Architectural Model with Figure

Mezcala

Not on view

Stone architectural models in the Mezcala style come primarily from the present-day state of Guerrero in southwest Mexico. A particularly long-lived tradition, these works may have been produced over some one thousand years, beginning as early as 500 BCE. Little is known about their archaeological contexts, and there are few points of reference with surviving architecture in the region. It is possible that building models in the form of a colonnade, like this one, reference structures with stone columns, such as those from Cuetlajuchitlán.

Carved from a single piece of greenstone, this rendering favors the two-dimensional, the row of columns representing a façade or entrance which stands for the structure as a whole. Incised lines depict a central staircase on both the front and back. While Mezcala architectural models are generally referred to as temples, it has also been suggested that, when placed in graves, they were meant to serve as entrances into the spirit world or as dwelling places for the deceased (Gay, 1987).
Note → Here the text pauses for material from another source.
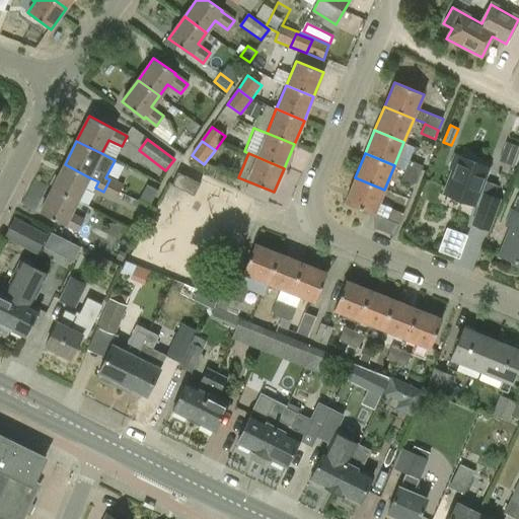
[(479,206),(472,224),(490,231),(502,200),(493,197),(498,186),(484,180),(489,168),(459,156),(445,194),(473,205),(474,204),(479,206)]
Mezcala models such as this one go beyond depicting buildings to suggest ritual events by including figures, miniaturized versions of the highly abstracted and symmetrical Mezcala stone figurines (see MMA 1978.412.42). Unlike the lively representations of feasting and ritual portrayed in Nayarit ceramics (see MMA1979.206.359) this composition suggests a still and solemn moment. The figure that lies across the roofline may represent a deceased person or sacrificial victim, suggesting that the setting in this example is a temple or other sacred structure, the site of a sacrificial or funerary rite.

Mezcala models may have served multiple functions over time, in keeping with the Mesoamerican custom of repurposing or re-carving stone objects. Those with curved bases like this one may have been re-carved from celts, ritual tools of great symbolic importance. Several others have holes drilled into the base, which could have been used to fasten them with fiber to a larger item such as a ritual bundle, a practice widely known in archaeological and ethnographic contexts in Mesoamerica (see MMA 1994. 35.700). Offerings of Mezcala stone objects in the Templo Mayor, the sacred center of the Aztec capital, Tenochtitlan, built between 1325 and 1519, underscore the importance of these works as a continuation of tradition, as heirlooms, or as emulations of an ancient style.

Further Reading

Arqueología Mexicana, vol XIV, núm 82, El Estado de Guerrero. 2006.

Gay, Carlo T.E. Mezcala Architecture in Miniature. Mémoires de la classe des beaux-arts. Brussels: Académie Royale de Belgique, 1987, pp. 138–9, no. 49.

Gay, Carlo and Frances Pratt. Mezcala: Ancient Stone Sculpture from Guerrero, Mexico. Geneva: Balsas Publications, 1992.

González, Carlos Javier and Bertina Olmedo Vera. Esculturas mezcala en el Templo Mayor. Mexico, D.F.: Instituto Nacional de Antropología e Hostoria: GV Editores: Association de Amigos del Templo Mayor, 1990.

La cultura Mezcala y el Templo Mayor. Mexico, D.F.: Instituto Nacional de Antropología e Historia, 2003.

Pillsbury, Joanne, Patricia Joan Sarro, James Doyle, and Juliet Wiersema. Design for Eternity: Architectural Models from the Ancient Americas. New York: The Metropolitan Museum of Art, 2015, pp. 46–47, fig. 48.

Schávelzon, Daniel. Treinta siglos de imágenes: maquetas y representaciones de arquitectura en México y América Central prehispánica. Buenos Aires: Fundación Centro de Estudios para Políticas Públicas Aplicadas, 2004.